-------- TEXT SHOWN

To appreciate the solution, though, you first have to understand the problem. This post will discuss the full extent of the problem. In the next post, we will examine the solution.
One of the main attacks against the FTC’s Reasonable Precautions cybersecurity standard is that it does not provide fair notice of what it requires, or prohibits. What, exactly, constitutes a reasonable precaution and what does not? How can a business be expected to comply with a standard if it does not have fair notice of what it requires? This was a major defense in both the FTC’s administrative trial against LabMD, and the action entitled the Federal Trade Commission, Plaintiff, v. Wyndham Worldwide Corp., et al., Defendants. Civil Action No. 13-1887 (ES), United States District Court, D. New Jersey (the “Wyndham case”) both of which we have written about at length. At least so far, though, “reasonableness,” as applied on a case-by-case, fact specific basis, is all a business basically has to work with.
In the Wyndham case, as we have previously written, one of the defendants, Hotels and Resorts, based its motion to dismiss the complaint, in large part, on the allegation that the reasonable precautions cybersecurity standard was too vague, and that the FTC should issue detailed regulations giving fair notice of what the standard required, before the FTC could seek to enforce it. In denying the motion, the court held:
But the Court is unpersuaded that regulations are the only means of providing sufficient fair notice. Indeed, Section 5 codifies a three-part test that proscribes whether an act is “unfair.” See 15 U.S.C. § 45(n). And, notably, Hotels and Resorts’ only response to the FTC’s analogy to tort liability–where liability is routinely found for unreasonable conduct without the need for particularized prohibitions–is the following: “While the negligence standard has long been a cornerstone of tort law, no Article III court has ever–not once–articulated the data-security standards that Section 5 of the FTC Act supposedly imposes on regulated parties.” (HR’s Reply to Jnt. Supp. Br. at 5). The Court is not persuaded by this argument that essentially amounts to: since no court has, no court can–especially since Hotels and Resorts itself recognizes how “quickly” the digital age and data-security world is moving. (See 11/7/13 Tr. at 25:12-14).

----------------

> _WORK INSTRUCTIONS_
a: Using the text on the FTC's Reasonable Precautions standard, decide whether each statement below agrees with it: (i) In the Wyndham case, the defendant that moved to dismiss the complaint was Hotels and Resorts. (ii) The court granted the motion to dismiss. (iii) Section 5 codifies a three-part test for whether an act is unfair. Answer yes or no for each, quoting the deciding words.
b: Answer these questions from the text on the FTC's Reasonable Precautions standard:
(i) What does the author say the next post will examine?
(ii) In which court was the Wyndham case brought?
(iii) What statutory citation follows the mention of Section 5's three-part test?
c: Reproduce a portion of the text on the FTC's Reasonable Precautions standard word for word: begin at the words "One of the main", and stop after "to work with.".

-------- DATA EXCERPTS

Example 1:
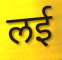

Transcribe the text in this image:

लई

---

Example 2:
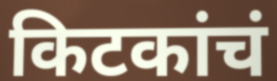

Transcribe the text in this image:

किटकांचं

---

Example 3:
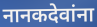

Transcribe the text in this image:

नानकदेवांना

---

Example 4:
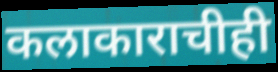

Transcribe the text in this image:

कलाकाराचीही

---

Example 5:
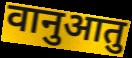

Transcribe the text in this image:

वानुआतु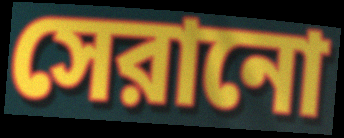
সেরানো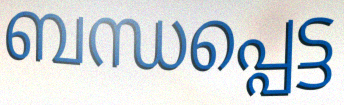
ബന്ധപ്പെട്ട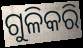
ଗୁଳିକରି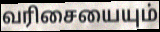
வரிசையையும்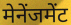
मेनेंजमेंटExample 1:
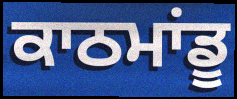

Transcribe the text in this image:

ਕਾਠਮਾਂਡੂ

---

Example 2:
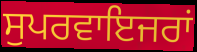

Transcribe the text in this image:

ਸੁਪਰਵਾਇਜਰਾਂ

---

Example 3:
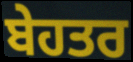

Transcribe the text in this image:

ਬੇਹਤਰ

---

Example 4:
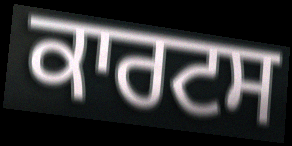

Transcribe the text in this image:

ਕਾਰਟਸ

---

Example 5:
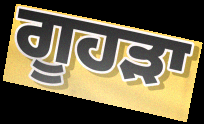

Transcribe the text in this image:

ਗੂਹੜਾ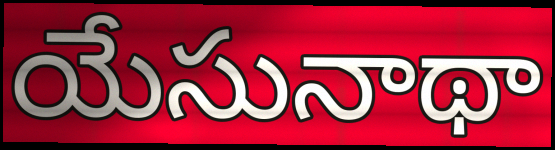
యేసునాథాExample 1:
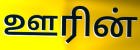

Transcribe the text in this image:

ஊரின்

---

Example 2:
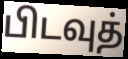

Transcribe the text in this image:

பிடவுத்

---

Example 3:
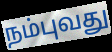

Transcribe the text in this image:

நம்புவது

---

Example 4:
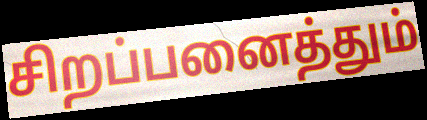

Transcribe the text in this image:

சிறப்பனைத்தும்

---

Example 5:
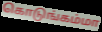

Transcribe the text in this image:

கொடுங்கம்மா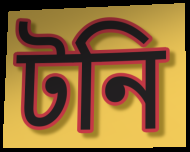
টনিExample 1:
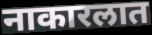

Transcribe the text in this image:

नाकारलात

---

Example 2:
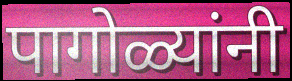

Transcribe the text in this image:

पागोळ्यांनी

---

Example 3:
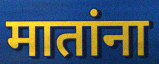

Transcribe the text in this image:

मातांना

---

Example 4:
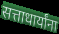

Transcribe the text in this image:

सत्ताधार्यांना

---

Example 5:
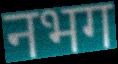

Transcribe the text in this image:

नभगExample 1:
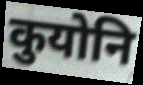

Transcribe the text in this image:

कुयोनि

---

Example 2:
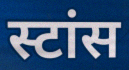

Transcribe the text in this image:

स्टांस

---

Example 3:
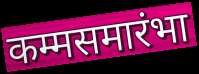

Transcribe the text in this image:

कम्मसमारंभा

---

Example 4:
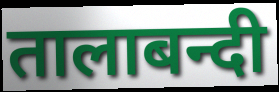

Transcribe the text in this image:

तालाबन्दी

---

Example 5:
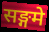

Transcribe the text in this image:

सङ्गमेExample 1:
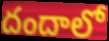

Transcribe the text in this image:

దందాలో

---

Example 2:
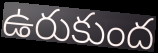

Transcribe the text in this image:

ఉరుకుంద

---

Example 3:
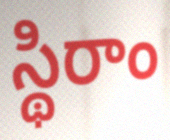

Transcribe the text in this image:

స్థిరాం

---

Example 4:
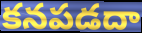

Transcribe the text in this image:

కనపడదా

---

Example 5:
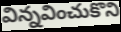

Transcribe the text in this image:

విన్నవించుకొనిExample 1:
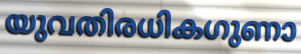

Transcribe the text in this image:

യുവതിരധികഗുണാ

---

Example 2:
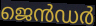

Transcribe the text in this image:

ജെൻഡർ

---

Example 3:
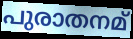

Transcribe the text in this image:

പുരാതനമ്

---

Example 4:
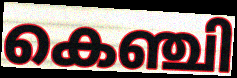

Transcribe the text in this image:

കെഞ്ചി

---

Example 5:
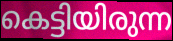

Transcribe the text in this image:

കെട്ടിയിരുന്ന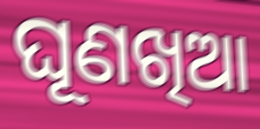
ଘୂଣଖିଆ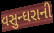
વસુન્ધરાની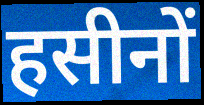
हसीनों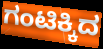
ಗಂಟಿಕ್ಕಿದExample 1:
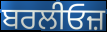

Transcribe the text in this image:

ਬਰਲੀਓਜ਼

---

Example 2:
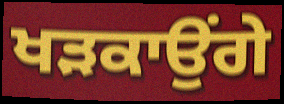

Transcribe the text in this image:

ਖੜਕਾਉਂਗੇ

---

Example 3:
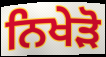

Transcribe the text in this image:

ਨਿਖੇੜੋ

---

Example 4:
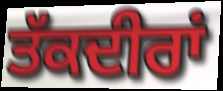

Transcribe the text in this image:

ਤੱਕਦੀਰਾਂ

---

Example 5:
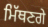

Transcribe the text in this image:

----------------

> _SOLUTIONS TO EACH TASK_
a:
(i) Yes: "one of the defendants, Hotels and Resorts, based its motion to dismiss the complaint"
(ii) No: "In denying the motion, the court held:"
(iii) Yes: "Section 5 codifies a three-part test that proscribes whether an act is “unfair.”"

b:
(i) The solution.
(ii) The United States District Court, D. New Jersey.
(iii) 15 U.S.C. § 45(n).

c:
One of the main attacks against the FTC’s Reasonable Precautions cybersecurity standard is that it does not provide fair notice of what it requires, or prohibits. What, exactly, constitutes a reasonable precaution and what does not? How can a business be expected to comply with a standard if it does not have fair notice of what it requires? This was a major defense in both the FTC’s administrative trial against LabMD, and the action entitled the Federal Trade Commission, Plaintiff, v. Wyndham Worldwide Corp., et al., Defendants. Civil Action No. 13-1887 (ES), United States District Court, D. New Jersey (the “Wyndham case”) both of which we have written about at length. At least so far, though, “reasonableness,” as applied on a case-by-case, fact specific basis, is all a business basically has to work with.